**** Information provided
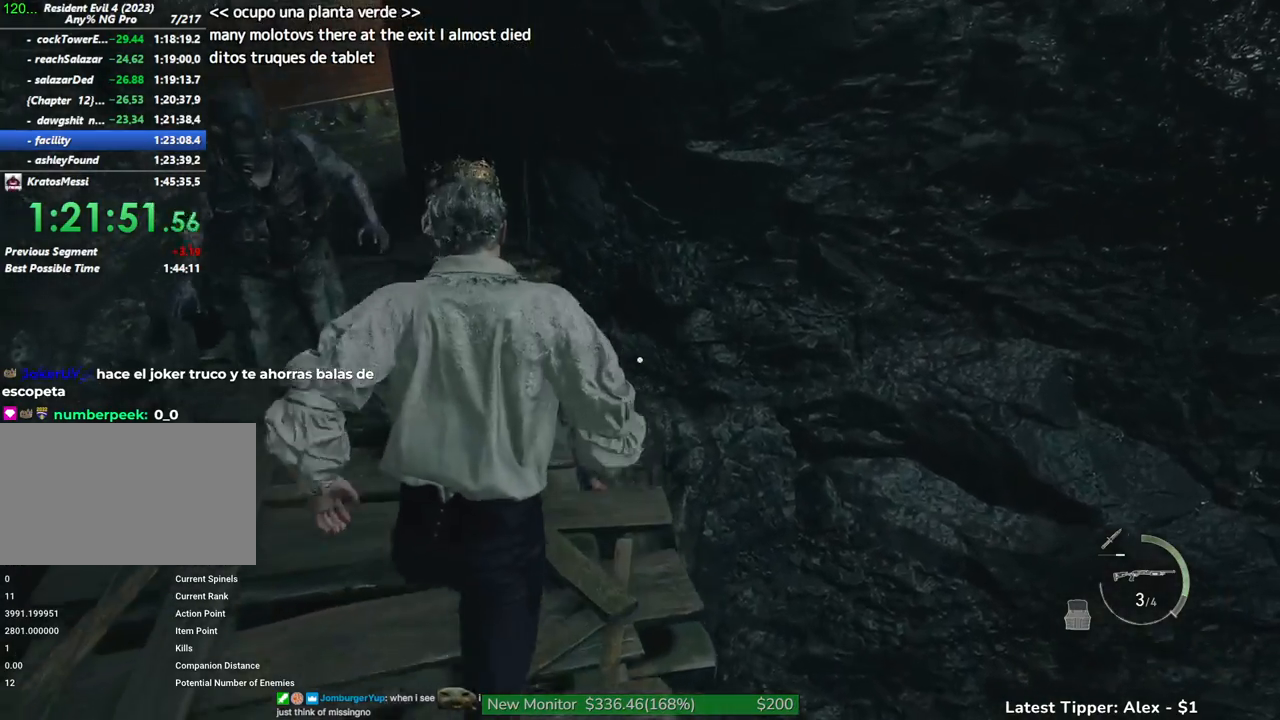
{"keys": ["shift", "w"], "mouse": [], "events": []}
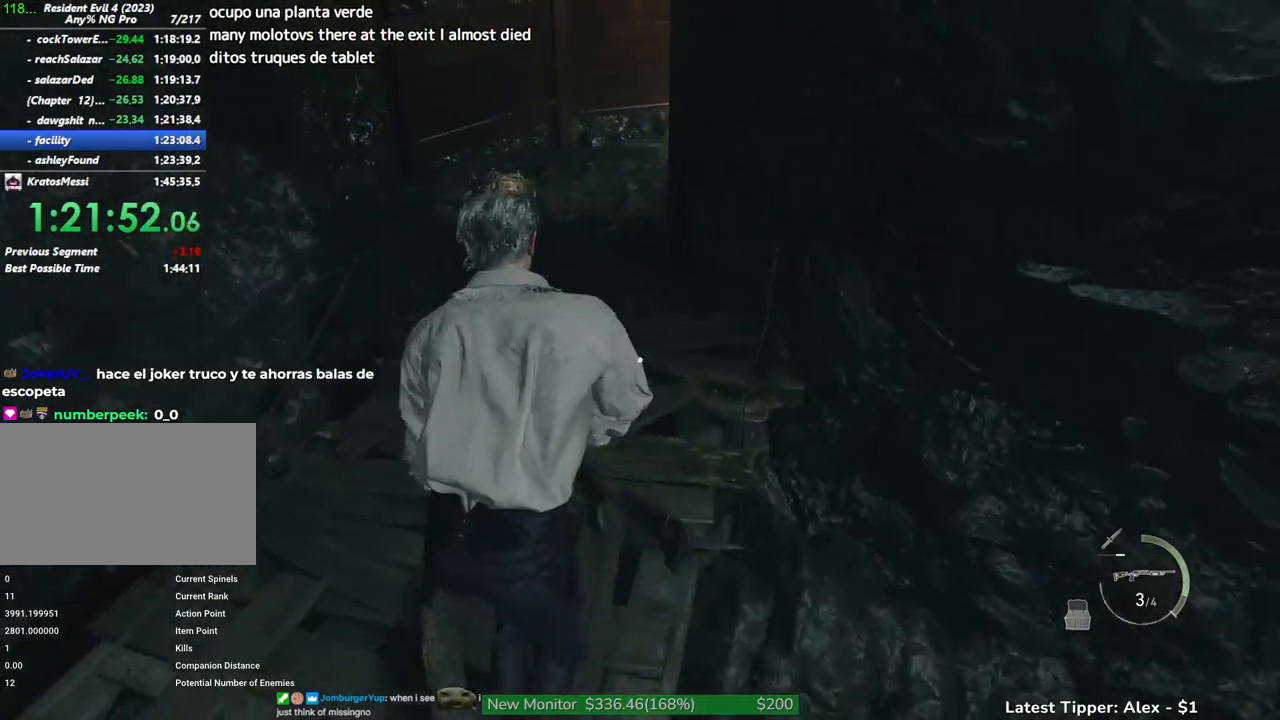
{"keys": ["shift", "w"], "mouse": [], "events": []}
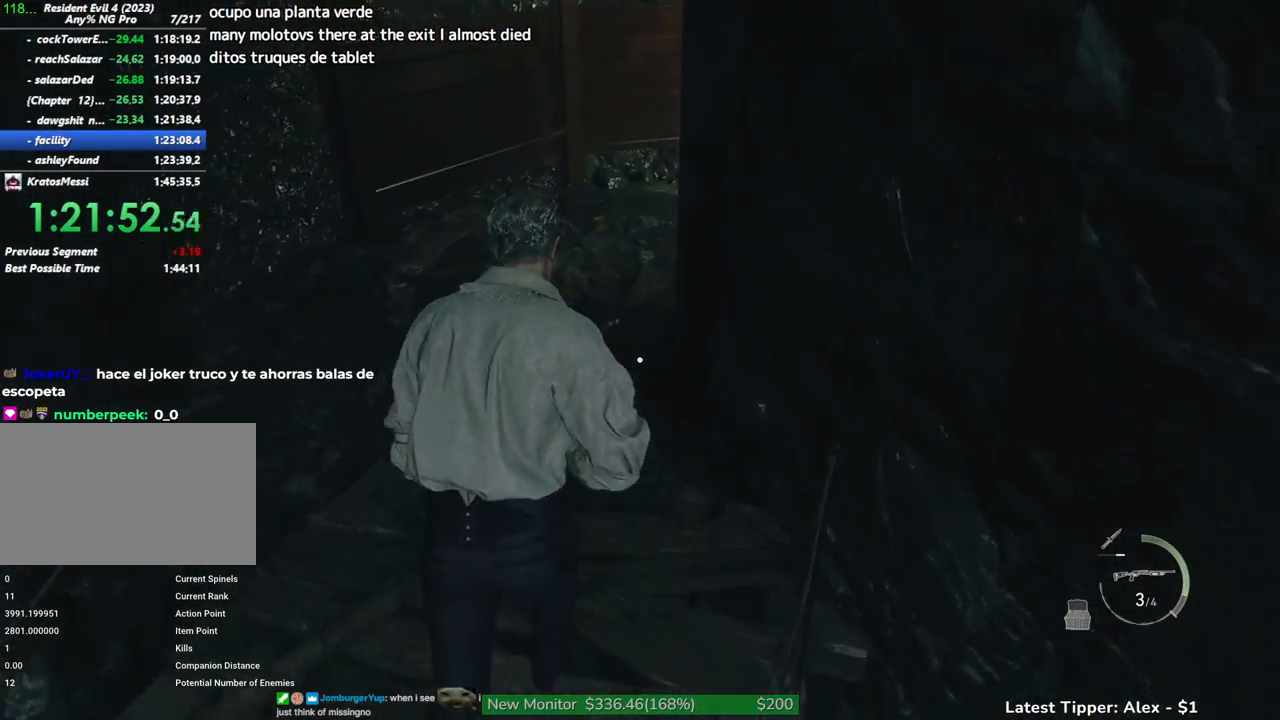
{"keys": ["shift", "w"], "mouse": [], "events": []}
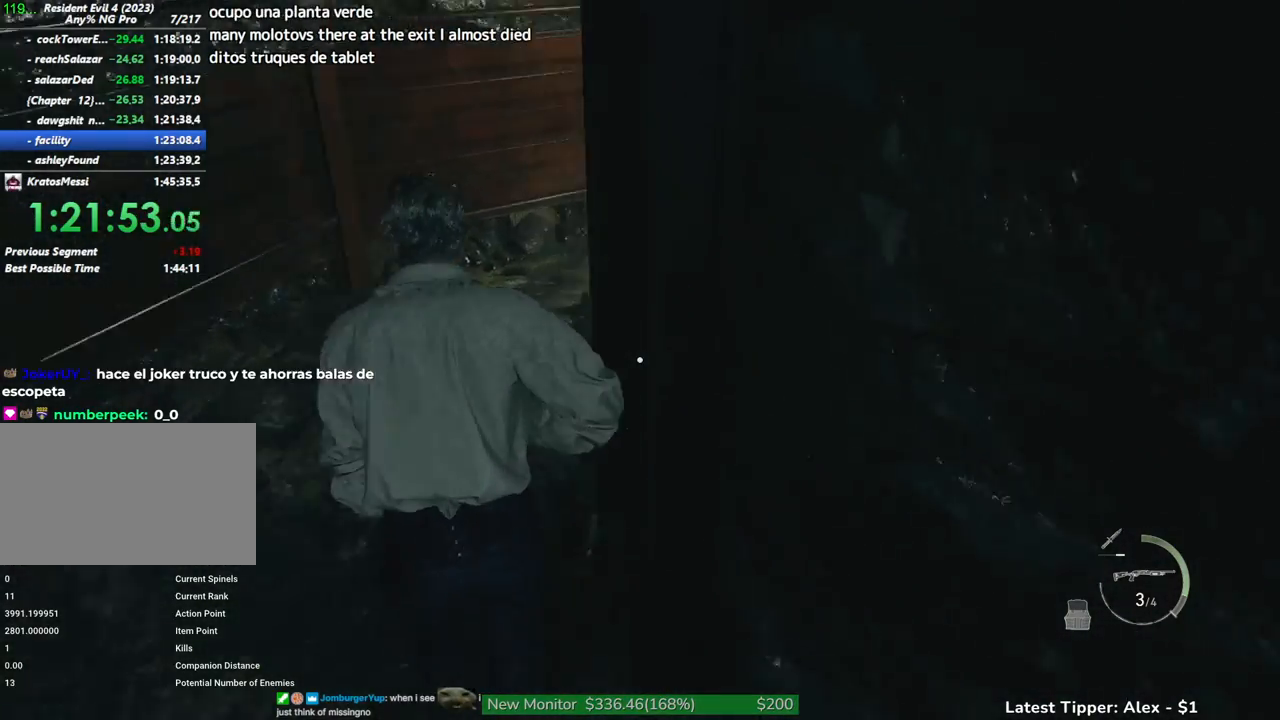
{"keys": ["shift", "w"], "mouse": [], "events": []}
********
Task item:
Reproduce the data exactly as it appears above. Pictures are to be left out.

Solution to this problem:
{"keys": ["shift", "w"], "mouse": [], "events": []}
{"keys": ["shift", "w"], "mouse": [], "events": []}
{"keys": ["shift", "w"], "mouse": [], "events": []}
{"keys": ["shift", "w"], "mouse": [], "events": []}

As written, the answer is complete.